◆ Задание A:
Можете перепечатать фрагмент о «реальном театре» от слов «Чтобы проявить подлинное, истинное, настоящее, фотопленку» до слов «усилиями Бога театра.» без единого изменения?

Чтобы проявить подлинное, истинное, настоящее, фотопленку реальности надо поместить в темную комнату. Такой комнатой в романе становится «черный зал» музея Достоевского, где проходит первое представление реального театра. Однако подобное «художественное самоизъявление» на практике оказывается самоизъязвлением: актер, играющий роль Барона в пушкинских «Маленьких трагедиях», умирает по-настоящему прямо во время спектакля. А дальше «реальный театр» продолжается в реальной (уже без кавычек) жизни героев, которых теперь повсюду преследует рок – орудие воскрешенного их духовными усилиями Бога театра.

◆ Записи по сегментации изображений:
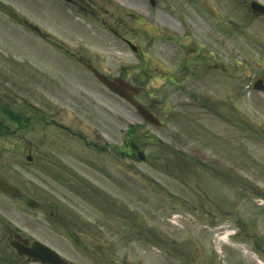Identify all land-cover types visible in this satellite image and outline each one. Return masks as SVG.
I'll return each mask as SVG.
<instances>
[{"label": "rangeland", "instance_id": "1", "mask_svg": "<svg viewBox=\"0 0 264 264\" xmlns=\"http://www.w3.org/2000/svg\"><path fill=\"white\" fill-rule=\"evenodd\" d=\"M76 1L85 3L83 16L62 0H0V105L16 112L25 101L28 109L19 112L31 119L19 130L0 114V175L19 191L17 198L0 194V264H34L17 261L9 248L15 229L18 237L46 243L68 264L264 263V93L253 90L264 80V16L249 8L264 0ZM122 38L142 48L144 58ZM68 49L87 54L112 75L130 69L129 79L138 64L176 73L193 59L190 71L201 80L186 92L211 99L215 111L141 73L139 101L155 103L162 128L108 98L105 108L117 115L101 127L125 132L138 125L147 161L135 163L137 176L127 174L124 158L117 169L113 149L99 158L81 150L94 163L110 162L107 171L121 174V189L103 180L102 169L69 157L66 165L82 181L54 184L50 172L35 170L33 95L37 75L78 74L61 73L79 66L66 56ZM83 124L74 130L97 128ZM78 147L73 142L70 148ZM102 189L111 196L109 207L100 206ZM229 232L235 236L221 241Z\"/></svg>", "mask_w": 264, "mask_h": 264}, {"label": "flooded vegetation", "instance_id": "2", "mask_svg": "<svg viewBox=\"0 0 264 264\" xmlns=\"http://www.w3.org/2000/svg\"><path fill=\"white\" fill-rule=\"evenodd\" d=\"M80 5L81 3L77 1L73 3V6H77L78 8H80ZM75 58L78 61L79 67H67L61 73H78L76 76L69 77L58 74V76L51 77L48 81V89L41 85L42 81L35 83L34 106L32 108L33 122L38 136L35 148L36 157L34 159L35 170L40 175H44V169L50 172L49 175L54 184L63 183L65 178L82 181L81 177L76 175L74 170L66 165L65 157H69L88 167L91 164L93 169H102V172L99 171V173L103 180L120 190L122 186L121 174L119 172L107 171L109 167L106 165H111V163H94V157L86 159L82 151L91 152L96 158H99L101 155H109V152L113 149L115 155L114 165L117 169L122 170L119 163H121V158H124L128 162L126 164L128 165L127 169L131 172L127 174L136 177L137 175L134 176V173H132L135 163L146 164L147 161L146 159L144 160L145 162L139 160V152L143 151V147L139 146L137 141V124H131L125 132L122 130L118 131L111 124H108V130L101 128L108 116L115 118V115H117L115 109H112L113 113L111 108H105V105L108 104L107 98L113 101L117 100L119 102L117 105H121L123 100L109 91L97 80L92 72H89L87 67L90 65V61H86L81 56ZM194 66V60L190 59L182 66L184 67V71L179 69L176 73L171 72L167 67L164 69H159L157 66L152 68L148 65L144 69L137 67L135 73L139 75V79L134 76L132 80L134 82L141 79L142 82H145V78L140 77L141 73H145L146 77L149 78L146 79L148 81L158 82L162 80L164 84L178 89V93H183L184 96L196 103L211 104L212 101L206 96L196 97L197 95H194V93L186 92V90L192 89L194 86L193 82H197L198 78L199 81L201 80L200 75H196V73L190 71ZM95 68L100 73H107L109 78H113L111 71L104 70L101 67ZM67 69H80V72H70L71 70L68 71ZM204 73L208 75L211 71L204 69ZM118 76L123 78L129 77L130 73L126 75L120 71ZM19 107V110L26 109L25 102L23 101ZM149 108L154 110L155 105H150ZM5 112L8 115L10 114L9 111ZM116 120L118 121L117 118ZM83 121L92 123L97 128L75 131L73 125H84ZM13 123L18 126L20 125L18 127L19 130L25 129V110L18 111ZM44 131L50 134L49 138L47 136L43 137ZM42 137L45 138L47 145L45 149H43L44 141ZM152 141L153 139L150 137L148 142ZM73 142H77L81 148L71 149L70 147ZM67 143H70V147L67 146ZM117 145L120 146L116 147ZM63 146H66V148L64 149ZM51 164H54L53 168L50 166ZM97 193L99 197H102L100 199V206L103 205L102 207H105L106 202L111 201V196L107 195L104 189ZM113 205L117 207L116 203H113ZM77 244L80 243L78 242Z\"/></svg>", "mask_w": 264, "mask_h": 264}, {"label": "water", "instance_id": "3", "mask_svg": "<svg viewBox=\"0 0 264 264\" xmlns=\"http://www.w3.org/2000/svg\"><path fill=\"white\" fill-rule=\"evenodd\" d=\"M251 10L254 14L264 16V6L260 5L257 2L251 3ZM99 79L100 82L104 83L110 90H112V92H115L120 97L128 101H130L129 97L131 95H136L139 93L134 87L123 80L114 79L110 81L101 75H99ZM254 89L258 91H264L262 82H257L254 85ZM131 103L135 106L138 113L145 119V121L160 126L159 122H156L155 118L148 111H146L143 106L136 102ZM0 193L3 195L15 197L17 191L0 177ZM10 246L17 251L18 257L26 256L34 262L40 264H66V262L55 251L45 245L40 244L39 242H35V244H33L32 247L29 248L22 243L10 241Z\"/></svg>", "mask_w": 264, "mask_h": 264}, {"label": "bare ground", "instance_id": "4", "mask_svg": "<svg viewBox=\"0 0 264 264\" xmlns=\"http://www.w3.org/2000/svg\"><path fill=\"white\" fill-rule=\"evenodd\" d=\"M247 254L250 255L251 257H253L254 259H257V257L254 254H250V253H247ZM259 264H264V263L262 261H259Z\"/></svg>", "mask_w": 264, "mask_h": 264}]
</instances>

◆ Задание B:
Можете переписать записи с самого их начала по строку с «<instances>» включительно, заменив «satellite image» на «aerial photo» и ничего больше не меняя? Выведите только эти строки, без изображений.

◆ Решение A:
Чтобы проявить подлинное, истинное, настоящее, фотопленку реальности надо поместить в темную комнату. Такой комнатой в романе становится «черный зал» музея Достоевского, где проходит первое представление реального театра. Однако подобное «художественное самоизъявление» на практике оказывается самоизъязвлением: актер, играющий роль Барона в пушкинских «Маленьких трагедиях», умирает по-настоящему прямо во время спектакля. А дальше «реальный театр» продолжается в реальной (уже без кавычек) жизни героев, которых теперь повсюду преследует рок – орудие воскрешенного их духовными усилиями Бога театра.

◆ Решение B:
Identify all land-cover types visible in this aerial photo and outline each one. Return masks as SVG.
I'll return each mask as SVG.
<instances>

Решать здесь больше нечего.